La Lorraine artiste
15 juin 1901
La décoration des tombes de la maison de Salm de 1250 à 1350
L'étude des monuments
décoratifs anciens est plus facile quand on peut juxtaposer par
ordre chronologique une série d'objets du même genre,
appartenant à une courte période. Les pierres tombales, par
exemple, à partir du milieu du XIIIe siècle, présentent une
disposition décorative plus intéressante qu'auparavant. Tandis
que les sculpteurs romano-byzantins suivaient une règle
traditionnelle, dérivée des modèles romains, ceux de la période
dite gothique composent un décor nouveau, combiné pour meubler
simplement la surface tumulaire, formée d'habitude par un
rectangle d'une hauteur presque triple de sa largeur. Ils y
sculptent en bas-relief des ornements végétaux simplifiés par la
stylisation, brisés et fanés pour symboliser la mort, des
emblèmes religieux et héraldiques, ou bien la figure en pied du
défunt, tandis que l'épitaphe sert de cadre à la tombe. Plus
tard, l'ornementation devenant plus compliquée, ils la graveront
simplement en creux, en incrustant dans les traits une pâte
noire. Ces dalles tumulaires sont assez rares en Lorraine dans
le premier siècle de l'ère ogivale et ce n'est que grâce à des
croquis antérieurs à la Révolution que nous avons pu rassembler
ici plusieurs spécimens de la période de 1250 à 1350,
appartenant tous, excepté un, à la maison de Salm, et dont cinq
sont inédits (Fig. D, E, F, G, H.)
FIG . A. 1245. Tombe de Henri II de Salm, autrefois en l'église
de Senones, au pied de l'autel de la Vierge. Le moine Richer de
Senones, qui écrivait vers 1250, dit, dans sa Chronique, que
c'est lui qui a composé cette tombe et « y a entaillé des
images, feuillages et épitaphes, comme il appert encore. » Mais
il ne subsistait rien de l'inscription quand Dom Pelletier en
fit le dessin que nous reproduisons et qui fut découvert par le
baron Sellière, collé sur le plat intérieur d'une Histoire de
Lorraine ayant probablement appartenu à Dom Pelletier ou à Dom
Calmet. Cette tombe, ainsi que les deux suivantes qui sont de
même provenance, a été déjà lithographiée dans la Lorraine
Artiste du 7 mars 1885. Une hampe, surmontée d'une fleur de lis
et posée sur un pied fourchu qui rappelle celui des landiers,
est accostée des deux saumons héraldiques de Salm et de deux
branches brisées de végétaux différents, difficiles à spécifier.

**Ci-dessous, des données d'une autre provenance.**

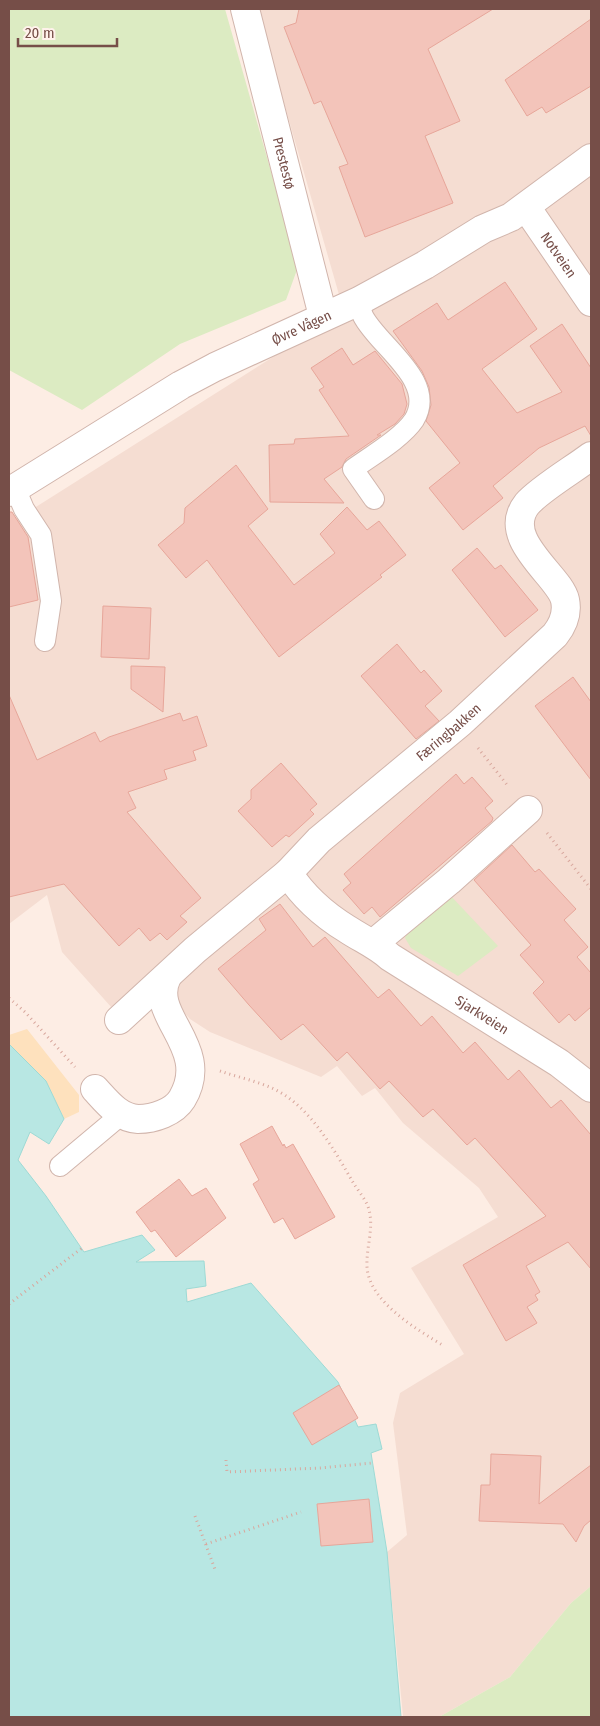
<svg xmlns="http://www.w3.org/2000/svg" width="600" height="1726" viewBox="0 0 600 1726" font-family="'Fira Sans Condensed',sans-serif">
  <rect width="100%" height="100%" fill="#fdede4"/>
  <!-- residential -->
  <path fill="#f5ddd2" d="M257,9H591V1586L571,1603L510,1677L439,1717L403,1716L387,1552L407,1535L393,1423L400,1393L464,1354L411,1268L498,1217L479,1188L403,1123L375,1088L362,1096L337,1066L321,1077L210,1032L190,1019L150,975L112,1008L62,952L47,895L9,924V524L344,312Z"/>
  <!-- green -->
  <g fill="#dcebc2">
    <path d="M9,9H225L298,267L286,300L180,344L82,410L9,370Z"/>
    <path d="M448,893L498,946L458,976L411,948L405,938L409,927Z"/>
    <path d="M591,1586V1717H439L510,1677L571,1603Z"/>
  </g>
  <!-- sand -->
  <path fill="#fee1bd" d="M27,1029L79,1095V1112L64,1119L46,1081L9,1044V1035Z"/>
  <!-- water -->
  <path fill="#b8e7e3" stroke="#9ddad5" d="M9,1044L46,1081L64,1119L49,1144L30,1132L18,1160L46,1196L84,1252L142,1235L155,1250L136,1262L204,1261L206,1286L186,1289L187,1302L251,1283L338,1382L358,1427L376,1424L382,1449L371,1453L387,1552L401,1717H9Z"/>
  <!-- building -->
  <g fill="#f3c4ba" stroke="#e7a69a">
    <path d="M299,9H493L428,49L460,121L425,136L453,203L365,237L339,167L348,164L321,101L314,104L284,27L296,23Z"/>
    <path d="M591,19V86L546,113L542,107L527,116L505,80Z"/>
    <path d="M505,282L537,329L482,369L517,413L562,392L530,346L562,324L591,368V436L585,426L539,448L493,486L503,498L463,530L429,488L460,463L426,421L431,405L429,387L422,371L393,331L437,303L448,320Z"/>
    <path d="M342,348L353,365L375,351L402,384L407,404L404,414L395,424L377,435H381L346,459L342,467L324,479L344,503L270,502L269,445L294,444L295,439L349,436L319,390L324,387L311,368Z"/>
    <path d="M236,465L268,509L248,526L294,585L335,553L320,534L347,507L367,530L379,521L406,555L380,575L382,577L279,657L207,560L186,578L158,545L184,523L185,508Z"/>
    <path d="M9,512H12L28,537L38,600L9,607Z"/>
    <path d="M477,548L495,569L501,565L538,610L505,637L452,570Z"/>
    <path d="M103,606L151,608L149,659L101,657Z"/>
    <path d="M397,644L421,673L424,670L442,691L425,706L439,721L416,739L361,676Z"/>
    <path d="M131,666L165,667L163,712L131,689Z"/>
    <path d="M573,677L591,702V780L535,706Z"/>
    <path d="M9,695L37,760L95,732L100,742L109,737L180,713L183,721L197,716L207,746L193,751L196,760L164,770L167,779L128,792L136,808L127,812L201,898L180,916L187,922L167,940L160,933L150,941L139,928L119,946L64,884L9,897Z"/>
    <path d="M281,763L317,804L310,810L314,814L289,837L286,835L272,847L238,811L251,799V790Z"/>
    <path d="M456,774L464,784L472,777L493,801L485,808L493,818L492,821L380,917L372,907L364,914L343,890L351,883L344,874Z"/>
    <path d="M512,845L535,872L539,869L576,909L564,920L588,947L577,957L591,973V1007L575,1021L569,1014L559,1023L533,993L544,982L520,955L531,945L474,880Z"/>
    <path d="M280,904L313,947L325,937L378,998L389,989L421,1026L432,1016L463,1053L475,1042L508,1080L519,1070L551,1108L561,1100L591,1135V1269L568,1242L526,1266L540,1292L535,1295L538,1300L527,1307L537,1323L506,1341L463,1265L546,1216L475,1138L467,1145L433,1109L423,1117L389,1081L380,1089L347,1052L337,1061L303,1024L281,1040L249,1005L218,969L266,930L259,919Z"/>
    <path d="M272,1126L283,1146L284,1144L286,1148L293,1144L335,1217L295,1239L283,1218L274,1223L253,1184L259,1180L240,1144Z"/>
    <path d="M179,1179L192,1196L206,1188L226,1218L176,1257L155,1230L151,1232L136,1212Z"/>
    <path d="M339,1385L358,1418L312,1445L293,1413Z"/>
    <path d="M491,1454L541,1456L539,1504L591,1465V1520L584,1526L576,1542L563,1524L479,1521L481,1485H490Z"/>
    <path d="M369,1499L373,1542L321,1546L317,1504Z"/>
  </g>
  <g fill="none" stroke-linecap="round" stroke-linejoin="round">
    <!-- service casing -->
    <g stroke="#d1b5ac" stroke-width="22">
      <g id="service">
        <path d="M359,301C360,306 361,311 363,316C378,346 438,381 414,420C402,438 371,456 353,469L374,499"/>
        <path d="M15,488L24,509L41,535L51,601L45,641"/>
        <path d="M60,1166L122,1114"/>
      </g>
    </g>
    <!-- minor casing -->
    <g stroke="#d1b5ac" stroke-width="30">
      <g id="minor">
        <path id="s1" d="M245,9L323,316"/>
        <path id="s2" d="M526,207L591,302"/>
        <path id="s3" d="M9,492L181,385L215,367L359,301L425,265L483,229L511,217L591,158"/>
        <path id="s4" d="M288,873C303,896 324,915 347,929C362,939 377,945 390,957L559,1063L591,1088"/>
        <path d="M374,943L449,881L528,810"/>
        <path id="s5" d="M119,1020L195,950L288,873L319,840L460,723L555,635C563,625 568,614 565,600C560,576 499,539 527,504C540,489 574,469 591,456"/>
        <path d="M95,1089C107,1102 119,1118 138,1119C154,1119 174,1112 182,1099C213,1047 147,1016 167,977"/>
      </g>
    </g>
    <!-- path -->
    <g stroke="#d8a79d" stroke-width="3" stroke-dasharray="1 4" stroke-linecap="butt">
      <path d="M478,748L508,786"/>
      <path d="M547,833L591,889"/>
      <path d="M9,998L25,1012L75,1067"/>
      <path d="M220,1071C237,1077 257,1081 274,1089C311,1107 334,1150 354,1184C359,1192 367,1201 369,1210C374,1228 366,1248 367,1267C369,1302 418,1330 444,1346"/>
      <path d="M9,1304L82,1248"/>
      <path d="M226,1460L227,1472L320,1468L372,1463"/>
      <path d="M195,1516L216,1572"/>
      <path d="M206,1544L301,1512"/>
    </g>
    <!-- service -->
    <use href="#service" stroke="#fff" stroke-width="20"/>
    <!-- minor -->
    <use href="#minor" stroke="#fff" stroke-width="28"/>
  </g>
  <g text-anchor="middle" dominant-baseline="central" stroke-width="4" stroke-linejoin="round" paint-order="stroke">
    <!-- street labels -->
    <g font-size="14" fill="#764e48" stroke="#fff2eb">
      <text stroke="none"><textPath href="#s1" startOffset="159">Prestestø</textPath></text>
      <text stroke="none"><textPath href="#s2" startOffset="58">Notveien</textPath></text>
      <text stroke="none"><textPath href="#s3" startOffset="336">Øvre Vågen</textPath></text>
      <text stroke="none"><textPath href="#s5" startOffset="438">Færingbakken</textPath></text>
      <text stroke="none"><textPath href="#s4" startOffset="242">Sjarkveien</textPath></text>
    </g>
  </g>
  <!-- border -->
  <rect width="600" height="1726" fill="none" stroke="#764e48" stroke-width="20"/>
  <!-- scale -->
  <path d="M18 38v8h99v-8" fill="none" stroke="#764e48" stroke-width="2.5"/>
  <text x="25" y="38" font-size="15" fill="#764e48" stroke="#fff2eb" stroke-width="4" paint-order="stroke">20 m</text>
</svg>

La hampe fleurdelisée ne saurait être un sceptre, puisqu'elle a
un pied bifurqué et que les Salm n'étaient que comtes. Nous
croyons qu'elle remplace une croix, dont la présence paraît
nécessaire, le lis étant un des emblèmes du Christ et rappelant
par ses trois pétales les trois bras de la croix. Nous
trouverons, fig. C et D, deux
emblèmes semblables, tandis que, fig. E et F, de vraies croix
fleurdelisées nous montreront le même pied fourchu.
FIG . B. 1245. Tombe de
Judith ou Joatte de Lorraine, femme du précédent, fille de Ferry
de Bitche, morte en 1244, mais dont la sépulture fut
vraisemblablement sculptée en même temps que celle de son époux,
par Richer. Même provenance que ci-dessus. Au sommet l'écu de
Lorraine, au dessous des rinceaux entrelacés et des feuillages
sortant d'une rosace à cinq lobes décorent assez gracieusement
la surface. Aucun emblème religieux.
FIG . C. 1249. Tombe de Henri
le Lombard, frère de la précédente. Même provenance que
ci-dessus. Ce dessin de Dom Pelletier se trouve à la cure de
Senones, collé sur le plat de l'Histoire de Dom Calmet, tandis
que les deux croquis précédents appartiennent aujourd'hui à la
collection Sellière. Une hampe, bifurquée au pied, se termine au
sommet par une grande fleur de lis surmontée de deux roses. Elle
est accostée à dextre de l'écu de Lorraine, Henri le Lombard
étant fils de Ferry de Bitche, et à senestre des armes de Riste,
deux cygnes naissants, Agnès, la femme du défunt étant de cette
maison. Deux rinceaux à feuilles trilobées partent du pied
fourchu de la hampe pour meubler la partie inférieure.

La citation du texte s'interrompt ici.